--- Exercise materials ---

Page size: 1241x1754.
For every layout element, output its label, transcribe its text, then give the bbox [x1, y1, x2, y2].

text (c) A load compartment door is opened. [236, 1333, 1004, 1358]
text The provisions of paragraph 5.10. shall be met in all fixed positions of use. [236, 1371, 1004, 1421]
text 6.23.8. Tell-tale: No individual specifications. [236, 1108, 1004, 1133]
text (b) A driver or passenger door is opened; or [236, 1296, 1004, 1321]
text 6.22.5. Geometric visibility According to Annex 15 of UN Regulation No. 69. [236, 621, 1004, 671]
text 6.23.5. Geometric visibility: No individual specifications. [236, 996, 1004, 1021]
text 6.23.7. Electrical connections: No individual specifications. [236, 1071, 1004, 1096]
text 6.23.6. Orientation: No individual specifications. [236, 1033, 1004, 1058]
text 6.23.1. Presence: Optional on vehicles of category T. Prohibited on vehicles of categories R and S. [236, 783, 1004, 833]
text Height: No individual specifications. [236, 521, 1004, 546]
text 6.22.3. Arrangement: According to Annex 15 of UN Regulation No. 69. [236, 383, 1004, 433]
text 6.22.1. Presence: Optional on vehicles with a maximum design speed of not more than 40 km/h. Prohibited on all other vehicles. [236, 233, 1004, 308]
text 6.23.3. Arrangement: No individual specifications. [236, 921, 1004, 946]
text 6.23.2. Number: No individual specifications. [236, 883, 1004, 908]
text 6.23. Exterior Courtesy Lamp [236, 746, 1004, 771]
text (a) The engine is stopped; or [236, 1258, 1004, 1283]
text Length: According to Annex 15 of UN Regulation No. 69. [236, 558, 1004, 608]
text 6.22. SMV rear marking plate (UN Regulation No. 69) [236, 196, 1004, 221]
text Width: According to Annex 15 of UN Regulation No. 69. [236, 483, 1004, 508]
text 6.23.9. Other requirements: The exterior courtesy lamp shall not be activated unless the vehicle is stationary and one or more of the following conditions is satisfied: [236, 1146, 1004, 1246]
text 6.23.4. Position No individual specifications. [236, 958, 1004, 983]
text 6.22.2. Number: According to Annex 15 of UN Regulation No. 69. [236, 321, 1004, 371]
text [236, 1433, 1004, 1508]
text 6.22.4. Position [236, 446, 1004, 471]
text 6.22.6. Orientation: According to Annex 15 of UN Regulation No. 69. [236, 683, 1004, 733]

---
--- Exercise materials ---

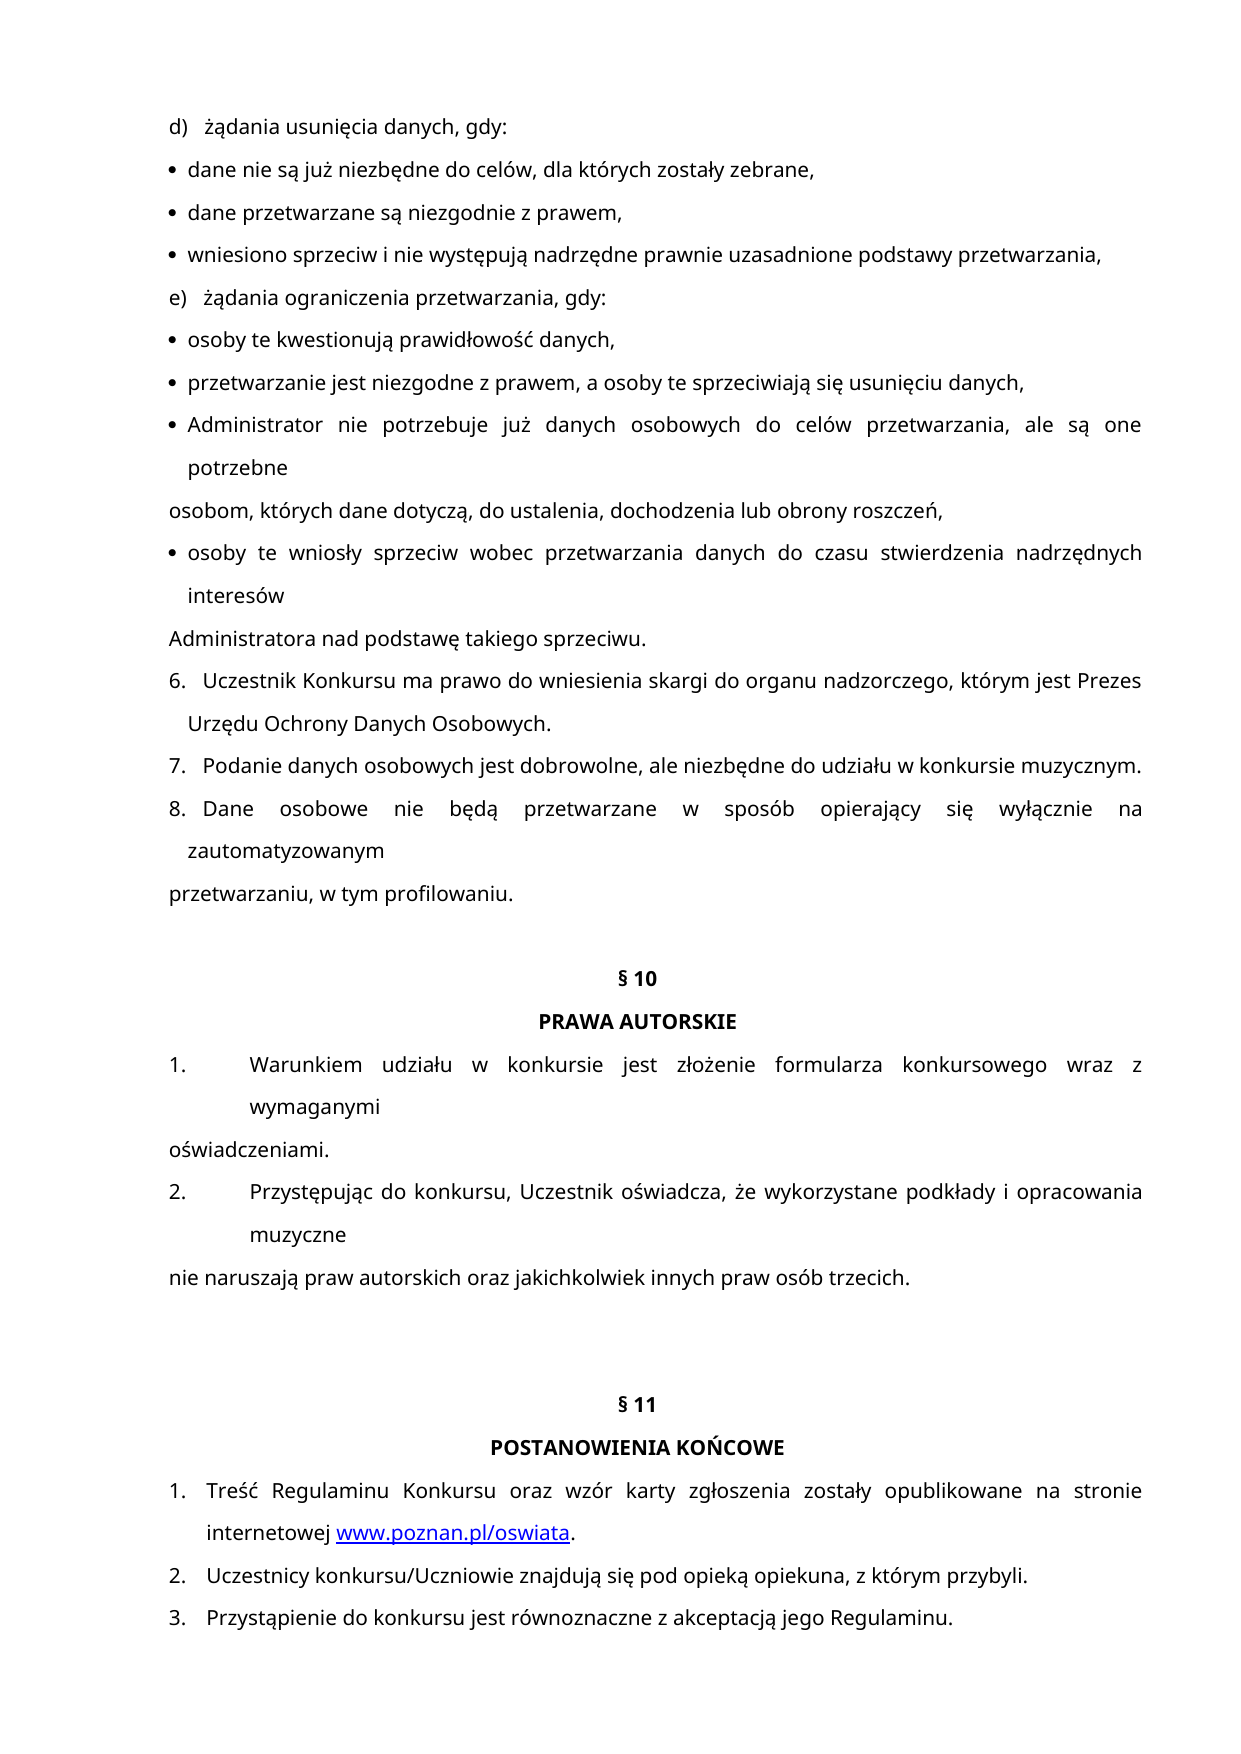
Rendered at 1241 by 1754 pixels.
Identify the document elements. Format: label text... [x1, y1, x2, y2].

---

» Work to be completed
Starting at the line above that contains "Rendered at 1241 by 1754 pixels.", repeat each line exactly up to and including the line that contains "Identify the document", and stop there.

» Task output
Rendered at 1241 by 1754 pixels.
Identify the document elements. Format: label text... [x1, y1, x2, y2].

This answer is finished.